The White House and Agricultural Secretary Tom Vilsack have apologized to Shirley Sherrod, the black Agriculture Department official who was fired from her job Monday. Sherrod was ousted after a right-wing website posted a deceptively edited video of a speech she gave in March that appeared to show her admitting she withheld help from a white farmer twenty-four years ago for racial reasons. What the edited video did not show is Sherrod describing how she ended up going to great lengths to help the farmer save his land. On Wednesday Vilsack offered Sherrod another unspecified position within the department. White House Press Secretary Robert Gibbs also issued an apology.
Robert Gibbs: “Without a doubt, Ms. Sherrod is owed an apology. I would do so certainly on behalf of this administration. I think if we learn — if we look back and decide what we want to learn out of this, I think it is, as I said, everybody involved made determinations without knowing all the facts and all the events.”
The Justice Department has decided not to file charges against former Attorney General Alberto Gonzales or any other officials involved in the firings of nine US attorneys in 2006. Special prosecutor Nora Dannehy concluded the firings violated Justice Department principles but did not constitute a crime.

------------------------------------

__WORK ORDER 1__. According to the news report, who concluded that the firings of the nine US attorneys violated Justice Department principles but were not a crime?
__WORK ORDER 2__. List every person named in the news report.
__WORK ORDER 3__. Reproduce the news report word for word, starting at "The Justice Department" and ending at "constitute a crime.".

(Extracted data entries)

------------------------------------

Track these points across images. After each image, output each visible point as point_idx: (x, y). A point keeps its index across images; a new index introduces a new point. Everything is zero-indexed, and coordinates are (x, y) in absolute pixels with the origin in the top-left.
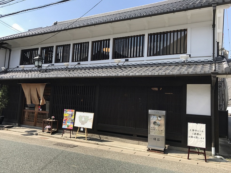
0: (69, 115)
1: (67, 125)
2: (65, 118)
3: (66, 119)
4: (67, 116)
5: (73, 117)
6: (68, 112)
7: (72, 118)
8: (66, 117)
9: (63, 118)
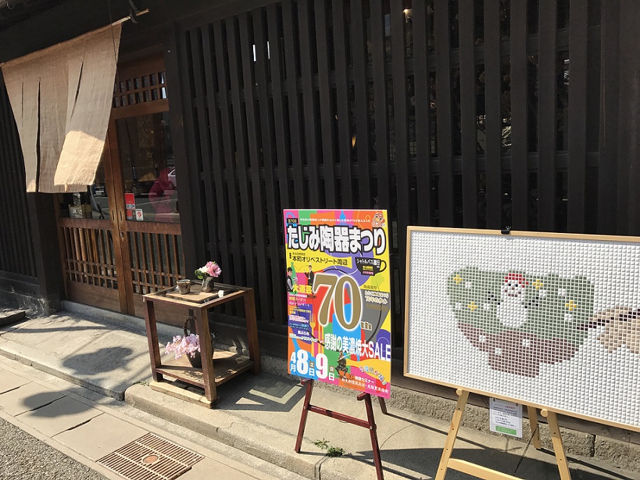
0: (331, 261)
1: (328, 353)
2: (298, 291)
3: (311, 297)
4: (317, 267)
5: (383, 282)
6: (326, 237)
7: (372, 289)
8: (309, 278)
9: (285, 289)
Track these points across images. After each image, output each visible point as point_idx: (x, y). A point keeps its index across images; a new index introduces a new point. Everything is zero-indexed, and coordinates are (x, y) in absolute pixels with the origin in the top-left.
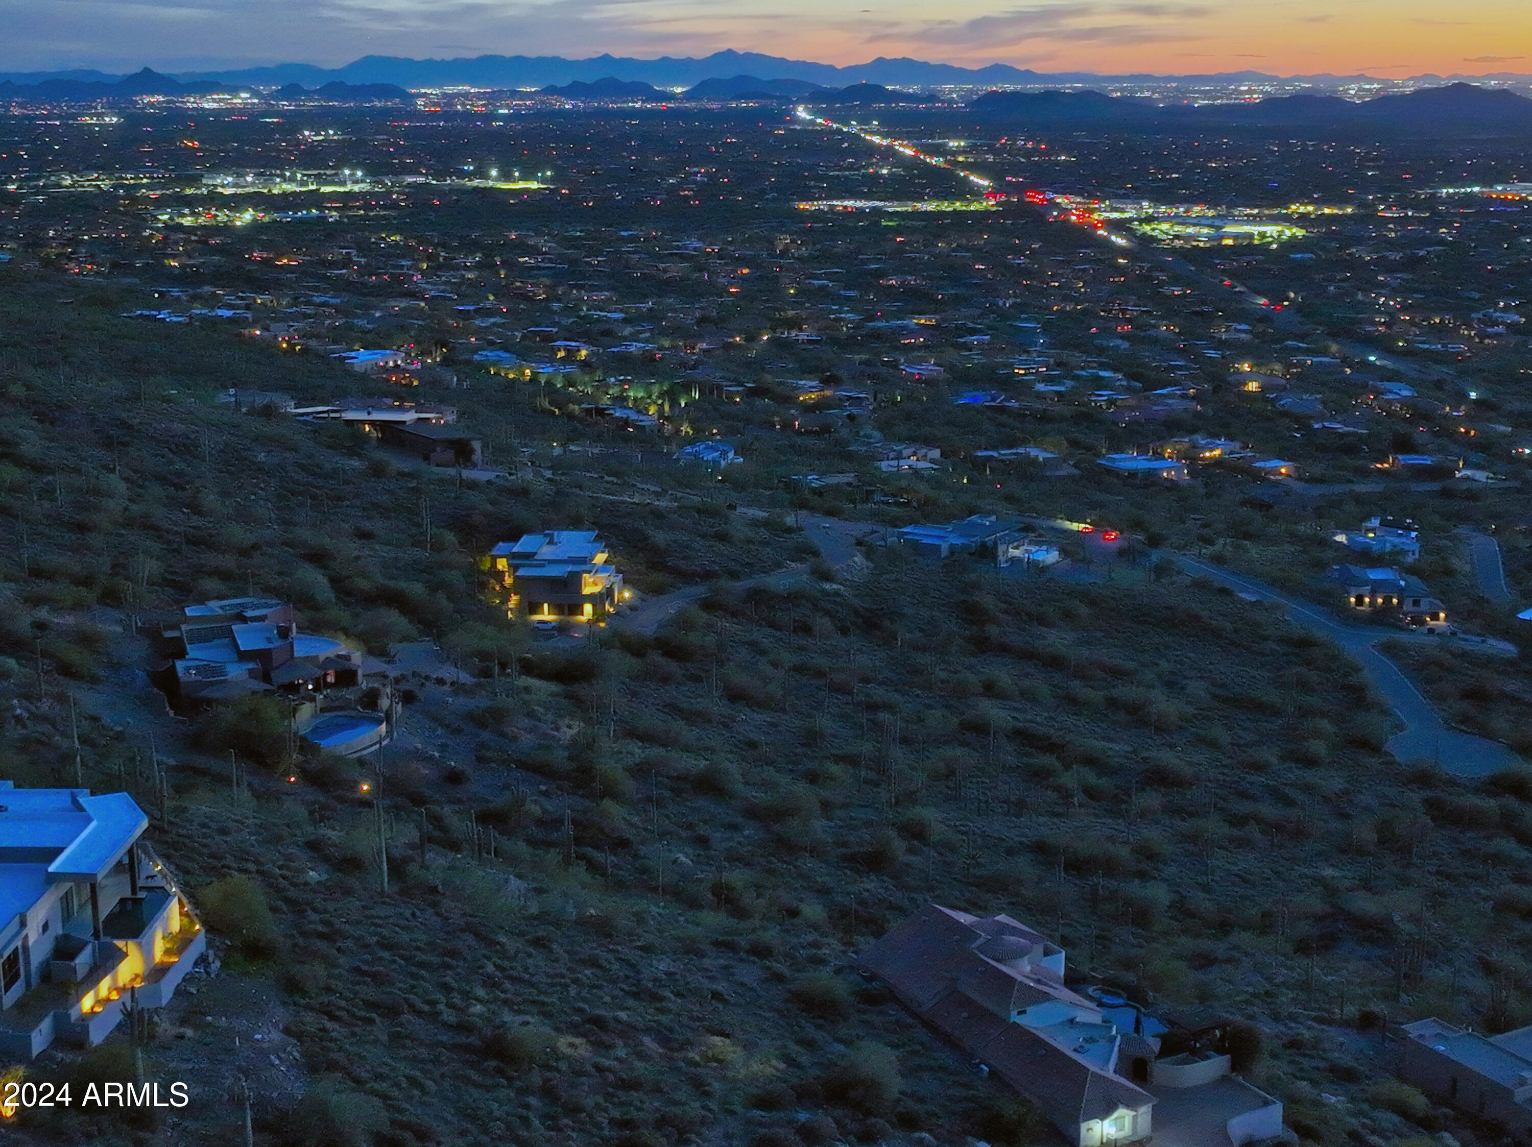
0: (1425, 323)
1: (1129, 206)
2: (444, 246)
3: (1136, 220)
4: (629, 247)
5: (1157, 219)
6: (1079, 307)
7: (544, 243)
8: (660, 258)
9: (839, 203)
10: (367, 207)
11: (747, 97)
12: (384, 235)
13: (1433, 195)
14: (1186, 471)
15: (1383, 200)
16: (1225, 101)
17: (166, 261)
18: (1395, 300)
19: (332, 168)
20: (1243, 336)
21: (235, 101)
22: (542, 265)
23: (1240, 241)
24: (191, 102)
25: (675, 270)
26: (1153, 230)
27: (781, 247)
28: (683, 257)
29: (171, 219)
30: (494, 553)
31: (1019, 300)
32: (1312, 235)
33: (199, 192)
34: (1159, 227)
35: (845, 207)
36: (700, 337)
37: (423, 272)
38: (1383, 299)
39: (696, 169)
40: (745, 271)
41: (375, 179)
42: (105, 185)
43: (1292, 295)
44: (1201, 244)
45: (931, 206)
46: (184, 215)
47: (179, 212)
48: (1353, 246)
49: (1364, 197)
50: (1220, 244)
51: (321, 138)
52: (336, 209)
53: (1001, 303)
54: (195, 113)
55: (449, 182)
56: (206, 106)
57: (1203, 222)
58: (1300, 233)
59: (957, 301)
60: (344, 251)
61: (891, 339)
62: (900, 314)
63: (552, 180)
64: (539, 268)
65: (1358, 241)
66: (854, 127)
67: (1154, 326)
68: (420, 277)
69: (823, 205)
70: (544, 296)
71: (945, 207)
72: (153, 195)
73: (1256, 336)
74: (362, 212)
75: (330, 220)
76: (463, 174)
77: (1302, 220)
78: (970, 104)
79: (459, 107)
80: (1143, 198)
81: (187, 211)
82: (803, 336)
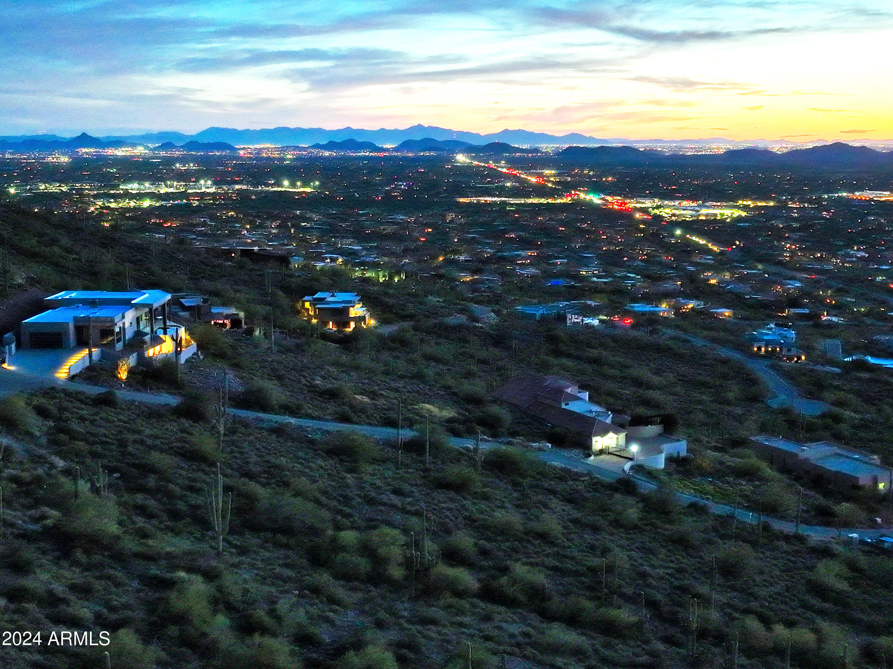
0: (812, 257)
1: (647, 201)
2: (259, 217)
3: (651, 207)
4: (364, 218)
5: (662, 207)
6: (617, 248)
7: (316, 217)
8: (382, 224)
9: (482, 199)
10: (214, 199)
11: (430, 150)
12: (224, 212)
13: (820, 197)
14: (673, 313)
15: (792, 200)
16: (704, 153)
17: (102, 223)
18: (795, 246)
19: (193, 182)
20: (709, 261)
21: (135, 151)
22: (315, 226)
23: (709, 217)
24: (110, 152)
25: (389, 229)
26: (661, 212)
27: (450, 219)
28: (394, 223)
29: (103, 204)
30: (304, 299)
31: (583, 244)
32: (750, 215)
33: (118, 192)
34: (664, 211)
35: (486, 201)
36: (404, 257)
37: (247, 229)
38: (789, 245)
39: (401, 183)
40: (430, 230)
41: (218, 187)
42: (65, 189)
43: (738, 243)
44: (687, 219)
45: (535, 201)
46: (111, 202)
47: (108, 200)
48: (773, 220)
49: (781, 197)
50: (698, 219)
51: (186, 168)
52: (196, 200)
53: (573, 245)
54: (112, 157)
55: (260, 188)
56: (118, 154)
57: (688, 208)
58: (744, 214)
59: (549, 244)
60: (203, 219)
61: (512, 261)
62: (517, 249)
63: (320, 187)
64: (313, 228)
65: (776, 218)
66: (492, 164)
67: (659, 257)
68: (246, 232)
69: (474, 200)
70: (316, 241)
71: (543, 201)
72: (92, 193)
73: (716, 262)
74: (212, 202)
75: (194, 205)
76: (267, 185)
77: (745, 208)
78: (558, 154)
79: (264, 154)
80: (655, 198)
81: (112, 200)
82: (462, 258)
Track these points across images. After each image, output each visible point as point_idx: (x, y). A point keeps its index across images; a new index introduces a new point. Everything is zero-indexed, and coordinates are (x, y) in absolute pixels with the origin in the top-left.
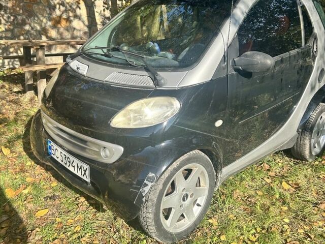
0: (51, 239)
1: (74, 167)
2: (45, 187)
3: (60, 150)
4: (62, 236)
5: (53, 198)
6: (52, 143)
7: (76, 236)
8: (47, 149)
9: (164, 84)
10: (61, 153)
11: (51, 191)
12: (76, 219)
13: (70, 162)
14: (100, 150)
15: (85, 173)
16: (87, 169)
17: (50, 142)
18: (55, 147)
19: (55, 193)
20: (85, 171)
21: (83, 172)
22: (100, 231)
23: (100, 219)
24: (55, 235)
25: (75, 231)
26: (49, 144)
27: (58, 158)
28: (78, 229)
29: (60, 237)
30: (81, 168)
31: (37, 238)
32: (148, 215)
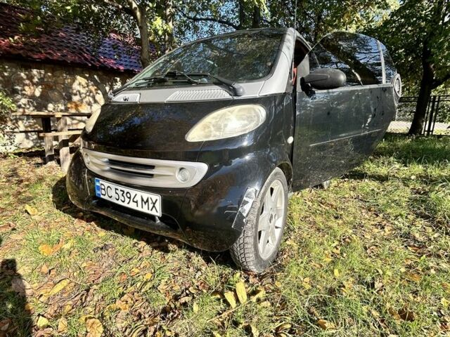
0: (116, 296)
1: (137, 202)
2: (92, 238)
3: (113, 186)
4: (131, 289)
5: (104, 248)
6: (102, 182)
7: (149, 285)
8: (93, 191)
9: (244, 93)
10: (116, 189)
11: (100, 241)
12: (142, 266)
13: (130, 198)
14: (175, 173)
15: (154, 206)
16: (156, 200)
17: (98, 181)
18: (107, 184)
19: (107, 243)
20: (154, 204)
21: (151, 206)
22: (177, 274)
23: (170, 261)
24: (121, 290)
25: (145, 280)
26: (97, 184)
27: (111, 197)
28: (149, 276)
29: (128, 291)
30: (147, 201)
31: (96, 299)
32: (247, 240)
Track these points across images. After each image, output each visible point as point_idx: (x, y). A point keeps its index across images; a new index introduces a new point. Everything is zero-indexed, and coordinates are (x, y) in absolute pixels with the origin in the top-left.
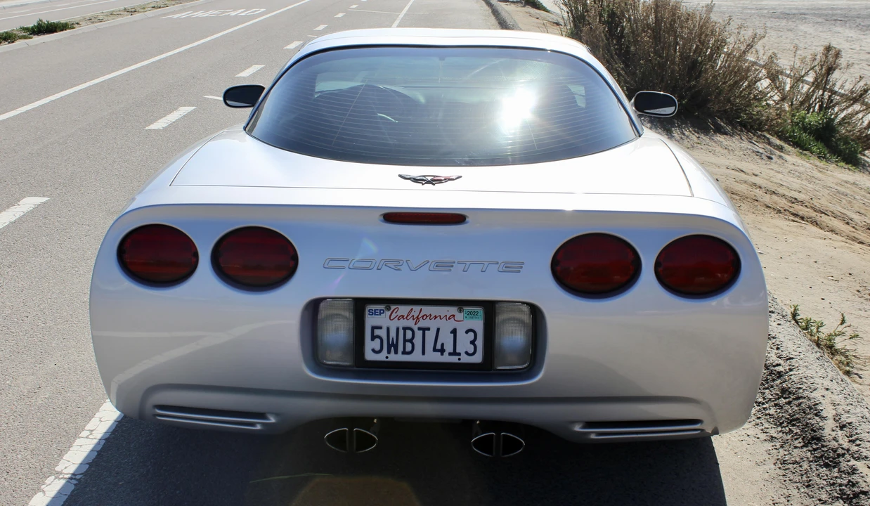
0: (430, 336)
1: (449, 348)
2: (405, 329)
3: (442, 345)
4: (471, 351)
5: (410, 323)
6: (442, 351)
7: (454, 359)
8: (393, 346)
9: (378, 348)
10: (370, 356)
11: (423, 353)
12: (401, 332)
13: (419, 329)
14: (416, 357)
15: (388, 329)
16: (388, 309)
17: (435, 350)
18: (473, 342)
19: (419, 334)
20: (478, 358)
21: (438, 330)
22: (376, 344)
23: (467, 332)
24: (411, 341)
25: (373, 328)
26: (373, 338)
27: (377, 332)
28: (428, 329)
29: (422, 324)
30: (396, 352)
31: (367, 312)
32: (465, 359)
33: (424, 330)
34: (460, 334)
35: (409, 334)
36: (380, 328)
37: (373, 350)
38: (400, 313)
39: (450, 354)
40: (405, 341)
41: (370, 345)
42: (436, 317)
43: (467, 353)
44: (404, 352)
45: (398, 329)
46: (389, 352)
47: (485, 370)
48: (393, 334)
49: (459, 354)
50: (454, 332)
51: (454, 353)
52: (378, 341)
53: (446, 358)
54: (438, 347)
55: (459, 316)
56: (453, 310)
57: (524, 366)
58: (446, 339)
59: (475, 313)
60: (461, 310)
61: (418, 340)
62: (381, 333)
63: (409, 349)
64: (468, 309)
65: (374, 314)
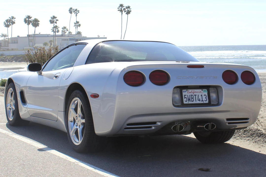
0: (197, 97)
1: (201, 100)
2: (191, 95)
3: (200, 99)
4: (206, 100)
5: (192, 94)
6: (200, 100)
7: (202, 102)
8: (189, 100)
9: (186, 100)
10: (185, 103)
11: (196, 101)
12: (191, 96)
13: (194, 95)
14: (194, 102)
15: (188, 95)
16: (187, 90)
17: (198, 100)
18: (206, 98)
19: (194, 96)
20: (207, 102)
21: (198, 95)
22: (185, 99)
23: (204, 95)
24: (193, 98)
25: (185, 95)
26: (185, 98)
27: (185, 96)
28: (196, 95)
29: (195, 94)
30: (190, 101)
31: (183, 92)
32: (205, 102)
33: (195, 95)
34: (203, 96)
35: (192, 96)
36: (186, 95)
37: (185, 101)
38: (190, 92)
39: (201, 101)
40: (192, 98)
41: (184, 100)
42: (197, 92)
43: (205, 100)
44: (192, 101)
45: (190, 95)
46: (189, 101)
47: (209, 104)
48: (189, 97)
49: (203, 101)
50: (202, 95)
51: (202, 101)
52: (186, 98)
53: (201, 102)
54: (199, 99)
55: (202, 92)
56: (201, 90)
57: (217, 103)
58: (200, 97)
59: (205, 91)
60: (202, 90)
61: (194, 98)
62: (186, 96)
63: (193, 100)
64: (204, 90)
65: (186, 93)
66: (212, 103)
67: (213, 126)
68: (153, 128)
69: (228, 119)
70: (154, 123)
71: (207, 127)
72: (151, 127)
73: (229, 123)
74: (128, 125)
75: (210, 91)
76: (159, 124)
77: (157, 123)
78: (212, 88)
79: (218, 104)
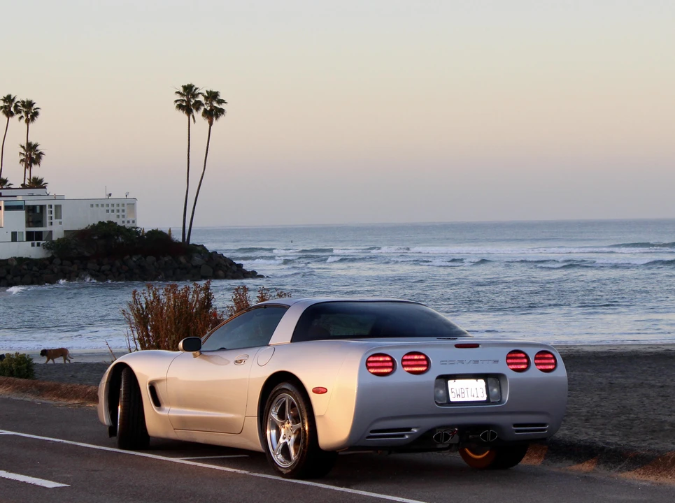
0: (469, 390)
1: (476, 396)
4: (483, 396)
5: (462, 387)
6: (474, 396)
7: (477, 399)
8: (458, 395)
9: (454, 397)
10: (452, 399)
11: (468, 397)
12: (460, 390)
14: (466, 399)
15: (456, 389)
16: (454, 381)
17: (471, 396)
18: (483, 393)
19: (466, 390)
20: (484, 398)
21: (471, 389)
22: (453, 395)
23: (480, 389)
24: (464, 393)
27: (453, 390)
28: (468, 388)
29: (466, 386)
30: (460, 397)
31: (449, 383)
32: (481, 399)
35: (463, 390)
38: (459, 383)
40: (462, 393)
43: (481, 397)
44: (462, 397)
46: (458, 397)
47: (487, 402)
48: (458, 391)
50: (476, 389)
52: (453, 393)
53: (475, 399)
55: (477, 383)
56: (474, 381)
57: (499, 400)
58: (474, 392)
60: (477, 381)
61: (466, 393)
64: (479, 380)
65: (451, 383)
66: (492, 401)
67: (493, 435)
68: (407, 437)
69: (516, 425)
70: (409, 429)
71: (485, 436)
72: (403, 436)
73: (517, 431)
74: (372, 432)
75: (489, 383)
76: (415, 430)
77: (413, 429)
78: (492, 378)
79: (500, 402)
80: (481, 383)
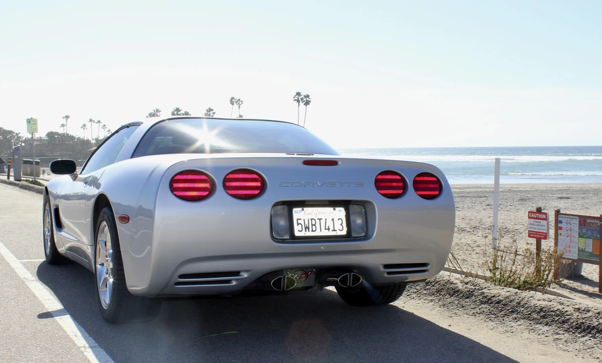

------------------------------------

__EXPECTED OUTPUT 1__. Special prosecutor Nora Dannehy.

__EXPECTED OUTPUT 2__. Tom Vilsack, Shirley Sherrod, Robert Gibbs, Alberto Gonzales, Nora Dannehy

__EXPECTED OUTPUT 3__.
The Justice Department has decided not to file charges against former Attorney General Alberto Gonzales or any other officials involved in the firings of nine US attorneys in 2006. Special prosecutor Nora Dannehy concluded the firings violated Justice Department principles but did not constitute a crime.